2. Stage 1 Horse Care + Ride (may be taken separately or together). Min. age 14 years.
3. Stage 2 Horse Care + Ride + Lunge (may be taken separately or together) Min age 16 years.
4. Stage 2 Teach (Previously known as Preliminary Teaching Test or PTT) Min. age 17 years.
5. Stage 3 Horse Care + Riding + Lunge (may be taken separately or together) Min. age 17 years.

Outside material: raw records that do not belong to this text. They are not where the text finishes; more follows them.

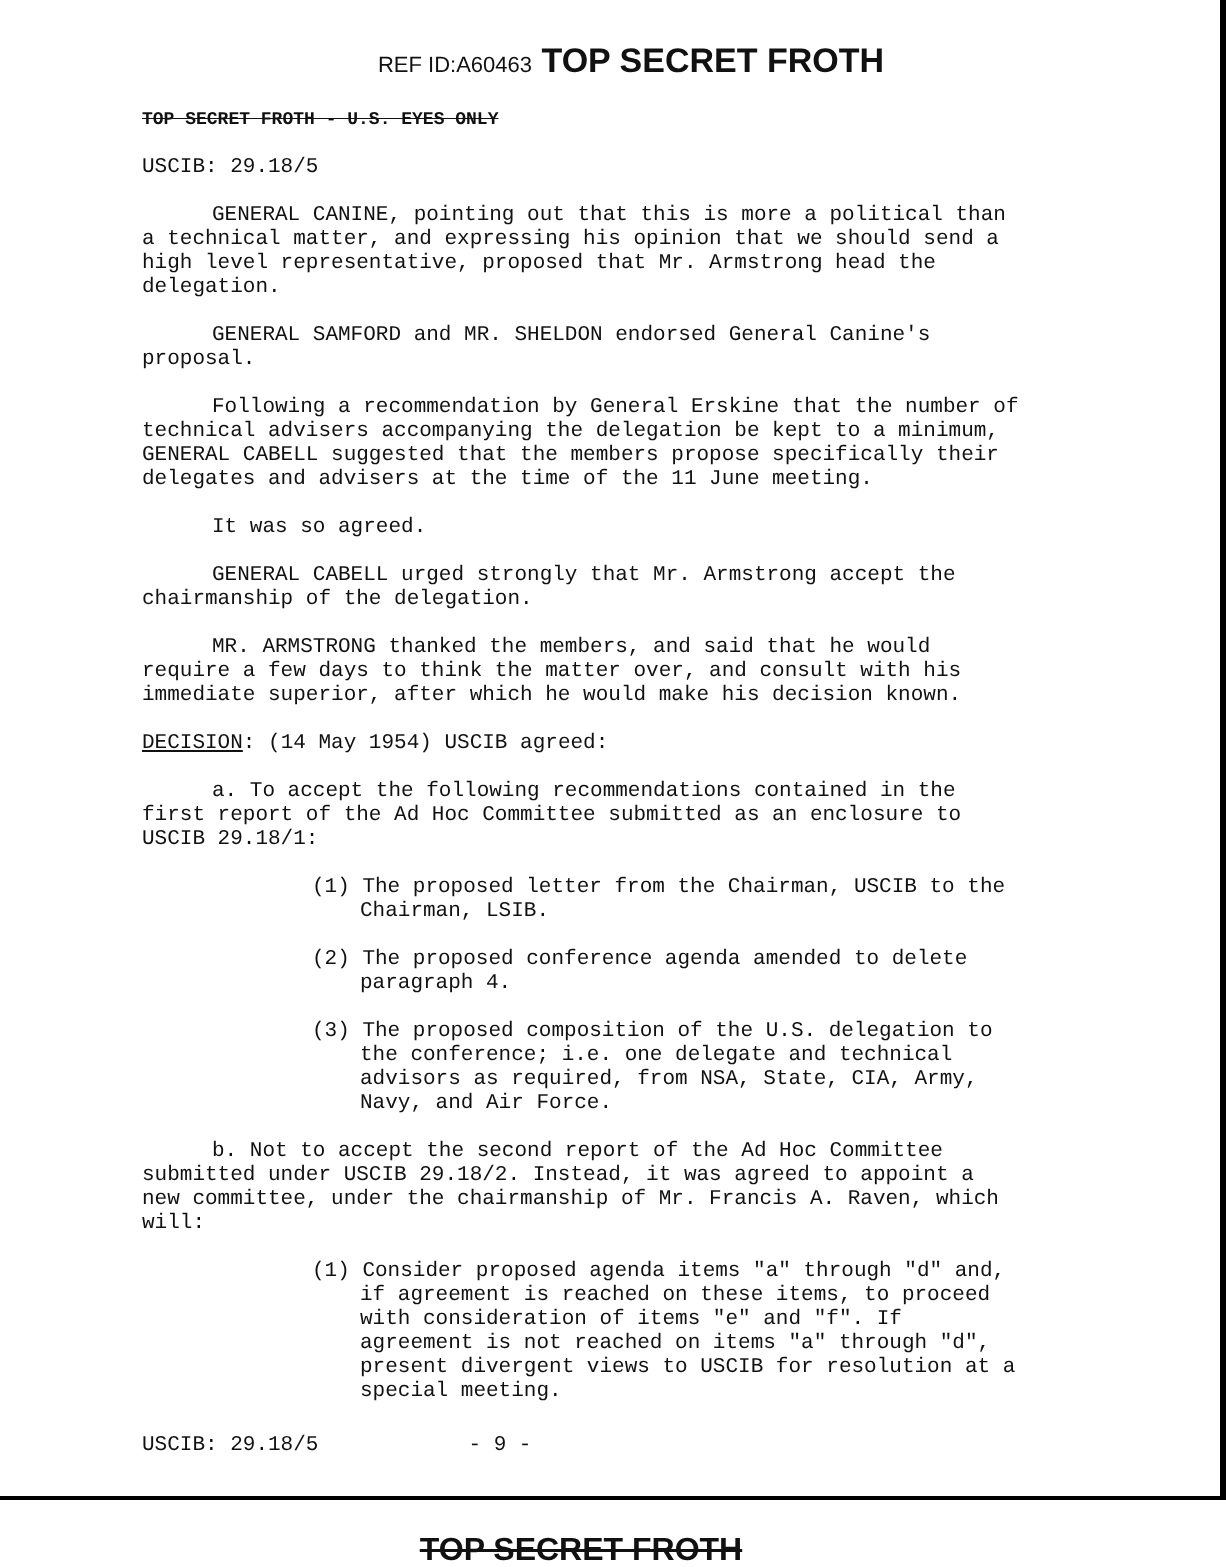REF ID:A60463 TOP SECRET FROTH
TOP SECRET FROTH - U.S. EYES ONLY
USCIB: 29.18/5
GENERAL CANINE, pointing out that this is more a political than a technical matter, and expressing his opinion that we should send a high level representative, proposed that Mr. Armstrong head the delegation.
GENERAL SAMFORD and MR. SHELDON endorsed General Canine's proposal.
Following a recommendation by General Erskine that the number of technical advisers accompanying the delegation be kept to a minimum, GENERAL CABELL suggested that the members propose specifically their delegates and advisers at the time of the 11 June meeting.
It was so agreed.
GENERAL CABELL urged strongly that Mr. Armstrong accept the chairmanship of the delegation.
MR. ARMSTRONG thanked the members, and said that he would require a few days to think the matter over, and consult with his immediate superior, after which he would make his decision known.
DECISION: (14 May 1954) USCIB agreed:
a. To accept the following recommendations contained in the first report of the Ad Hoc Committee submitted as an enclosure to USCIB 29.18/1:
(1) The proposed letter from the Chairman, USCIB to the Chairman, LSIB.
(2) The proposed conference agenda amended to delete paragraph 4.
(3) The proposed composition of the U.S. delegation to the conference; i.e. one delegate and technical advisors as required, from NSA, State, CIA, Army, Navy, and Air Force.
b. Not to accept the second report of the Ad Hoc Committee submitted under USCIB 29.18/2. Instead, it was agreed to appoint a new committee, under the chairmanship of Mr. Francis A. Raven, which will:
(1) Consider proposed agenda items "a" through "d" and, if agreement is reached on these items, to proceed with consideration of items "e" and "f". If agreement is not reached on items "a" through "d", present divergent views to USCIB for resolution at a special meeting.
USCIB: 29.18/5 - 9 -
TOP SECRET FROTH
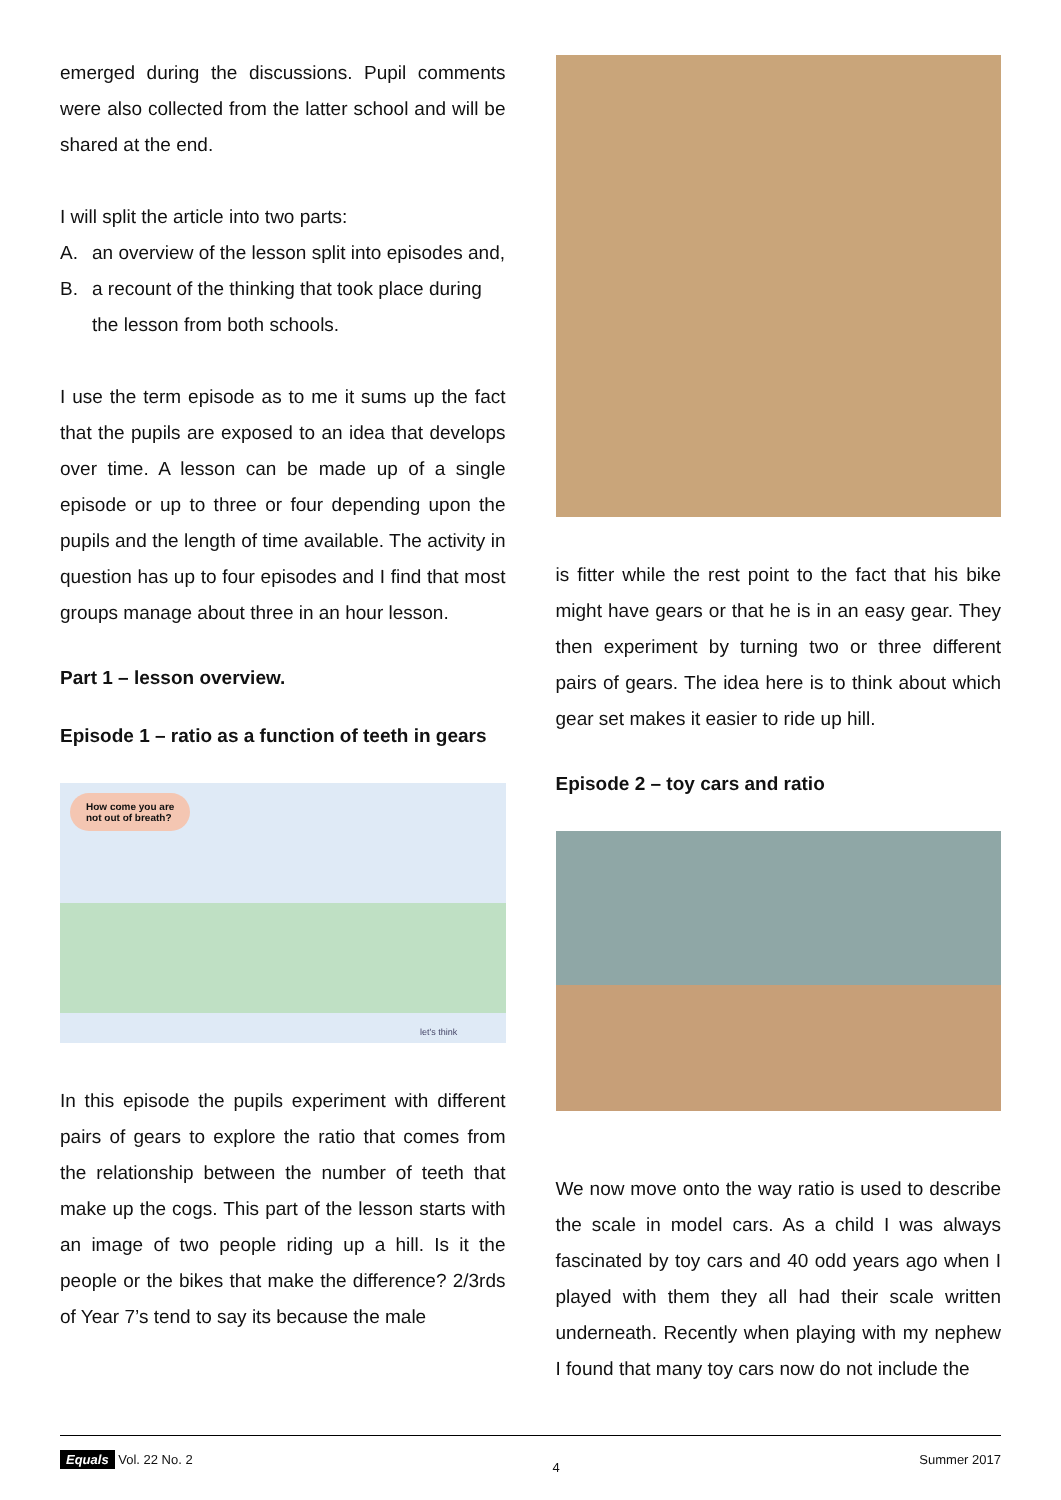emerged during the discussions. Pupil comments were also collected from the latter school and will be shared at the end.
I will split the article into two parts:
A. an overview of the lesson split into episodes and,
B. a recount of the thinking that took place during the lesson from both schools.
I use the term episode as to me it sums up the fact that the pupils are exposed to an idea that develops over time. A lesson can be made up of a single episode or up to three or four depending upon the pupils and the length of time available. The activity in question has up to four episodes and I find that most groups manage about three in an hour lesson.
Part 1 – lesson overview.
Episode 1 – ratio as a function of teeth in gears
How come you are
not out of breath?
let's think
In this episode the pupils experiment with different pairs of gears to explore the ratio that comes from the relationship between the number of teeth that make up the cogs. This part of the lesson starts with an image of two people riding up a hill. Is it the people or the bikes that make the difference? 2/3rds of Year 7’s tend to say its because the male
is fitter while the rest point to the fact that his bike might have gears or that he is in an easy gear. They then experiment by turning two or three different pairs of gears. The idea here is to think about which gear set makes it easier to ride up hill.
Episode 2 – toy cars and ratio
We now move onto the way ratio is used to describe the scale in model cars. As a child I was always fascinated by toy cars and 40 odd years ago when I played with them they all had their scale written underneath. Recently when playing with my nephew I found that many toy cars now do not include the
Equals Vol. 22 No. 2 4 Summer 2017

6. Stage 3 Teach (Previously a portfolio of teaching evidence was submitted instead) Min. age 18 years.
7. First Aid at Work Certificate and an Advanced Safeguarding Certificate
8. Upon completion of all above assessments the Stage 3 Coach in Complete Horsemanship (Previously known as BHSAI or British Horse Society Assistant Instructor) qualification is awarded.

The next qualifications available (in order of achievement) are:
- Stage 4 Senior Coach (Previously known as BHSII or BHS Intermediate Instructor)
- Stage 5 Performance Coach (Previously known as BHSI or BHS Instructor)
- FBHS - Fellow of the British Horse Society. Very few people achieve this qualification. A FBHS is regarded as an international expert.

Most candidates will have to start from Stage 1 as it is a requirement to have passed the previous assessment before moving onto the next stage. However Direct Entry can be offered if a candidate has previous equine qualifications or substantial industry experience. Candidates must also be Gold Members of the BHS to take exams.